PAGE TEXT:
■ ■ ■

Danes Plan Fleet Modernization
The Royal Danish Navy is considering replacing its current Nils Juels-class frigates, Falster-class minelayers, and small Willemoes-class fast attack craft with six "Large Standard Vessels," each displacing about 4,600 tons.
They would be the largest Danish ships since the Navy operated coast-defense battleships at the turn of the century. The large-ship project was proposed in October by the committee reviewing the Danish fleet-in view of a new list of naval tasks approved by Parliament in 1995 as part of the approval of the current four-year plan. This introduced a new post-Cold War emphasis on international commitments, i.e., out-of-area operations.
This explains the large size of the proposed vessels, which should replace 17 ships (10 Willemoes, 3 Nils Juels, 4 Falsters) due for striking between 2003 and 2010. The committee proposed two versions: command/support (two ships) and patrol (four ships). Both versions will be fitted to support two helicopters. The command/support units will function partly as troop and materiel transports; the patrol version will use the same hull but will be faster. In order to replace a wide variety of existing ships, and also to carry out a variety of civil tasks (such as pollution control plus search and rescue), the ships will continue an innovative Danish approach to provide full flexibility.
The Royal Danish Navy pioneered this concept in the 300ton Flyvefisken-class corvettes.
Like the ships now planned, they were conceived as replacements for a larger number of single-function ships ranging from missile- and torpedo-armed fast attack boats to surveillance units and even minehunters. The key innovation was a new kind of flexible combat direction system, Flexfire (a version of the Swedish 9LV Mk 3), which could control a wide variety of weapon suites. Weapons and most sensors were containerized, and a ship's function could be changed within 24 hours, most of which was probably required to align weapons and sensors properly. The capacity of the combat direction system was set by minehunting-its most demanding task.

■ ■ ■

EXERCISE TASKS:
A - Decide whether each statement agrees with the article on Danish fleet modernization, answering yes or no and quoting the exact words that settle it: (i) each proposed vessel would displace about 4,600 tons; (ii) the patrol version would be slower than the command/support version; (iii) Flexfire is a version of the Swedish 9LV Mk 3.
B - List every ship class that the article on Danish fleet modernization names.
The rows that follow are separate material with no connection to the article on Danish fleet modernization.

■ ■ ■

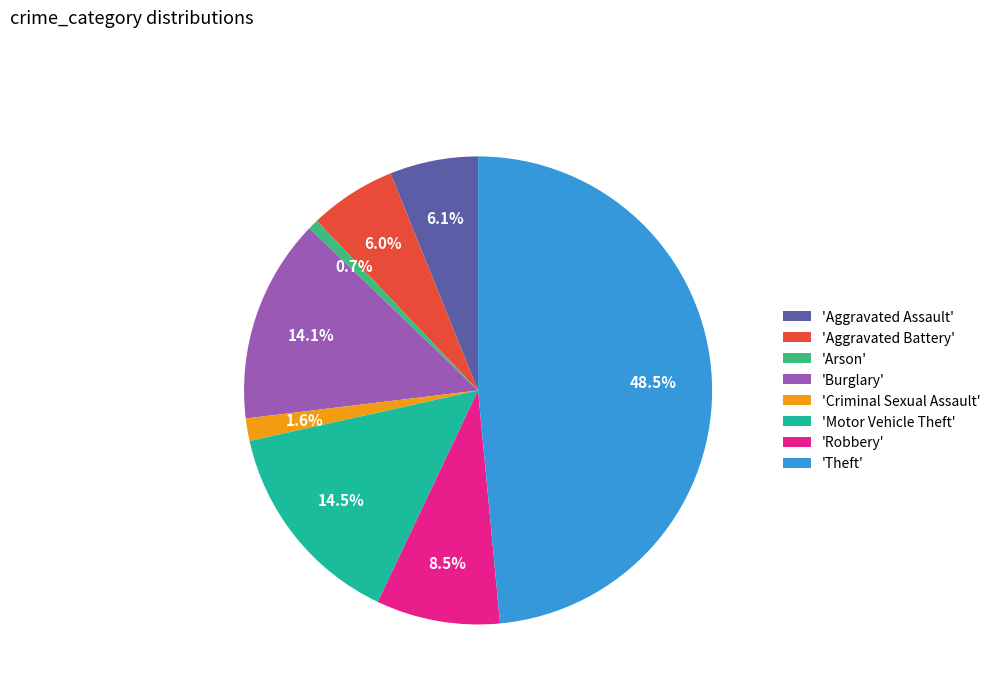

Combined, do 'Burglary' and 'Theft' account for over 50%?

Yes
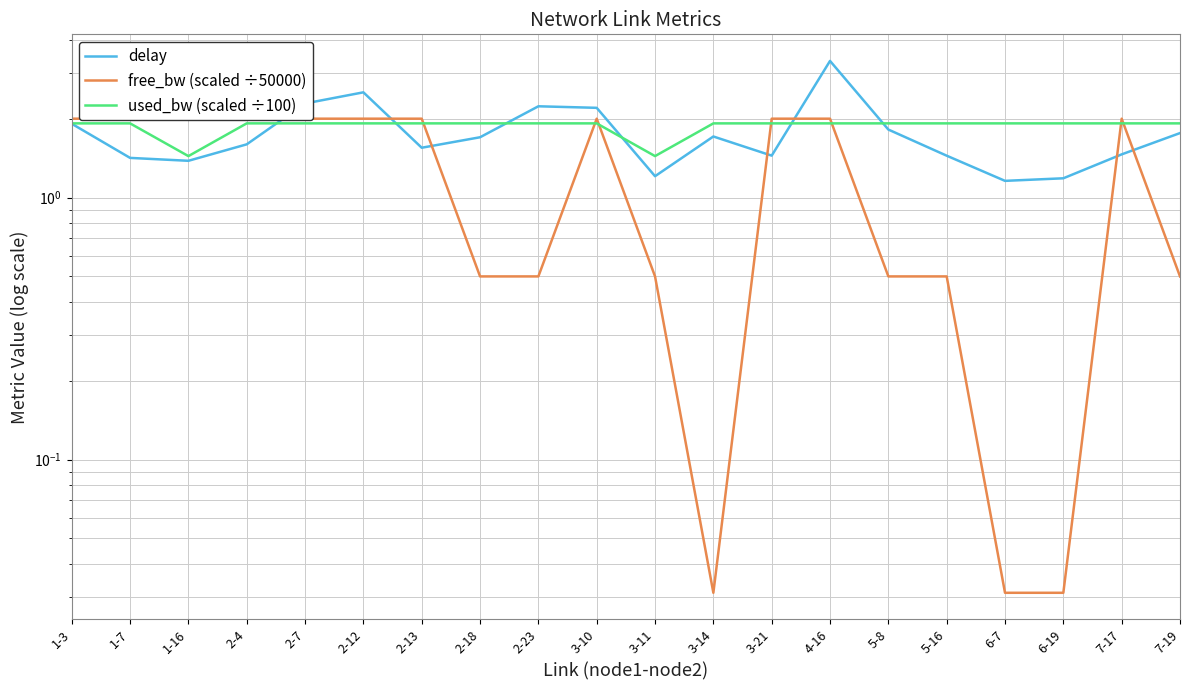

At how many categories does at least one series exceed 2?

5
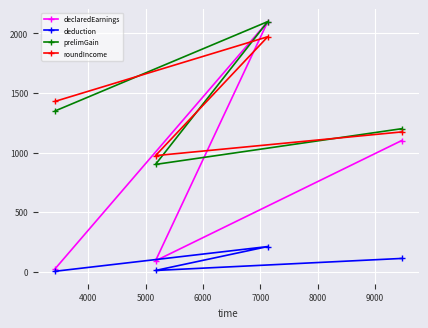

At how many categories does at least one series exceed 1329?

2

■ ■ ■

EXPECTED OUTPUTS:
A -
(i) Yes: "each displacing about 4,600 tons"
(ii) No: "the patrol version will use the same hull but will be faster"
(iii) Yes: "Flexfire (a version of the Swedish 9LV Mk 3)"

B - Nils Juels-class, Falster-class, Willemoes-class, Flyvefisken-class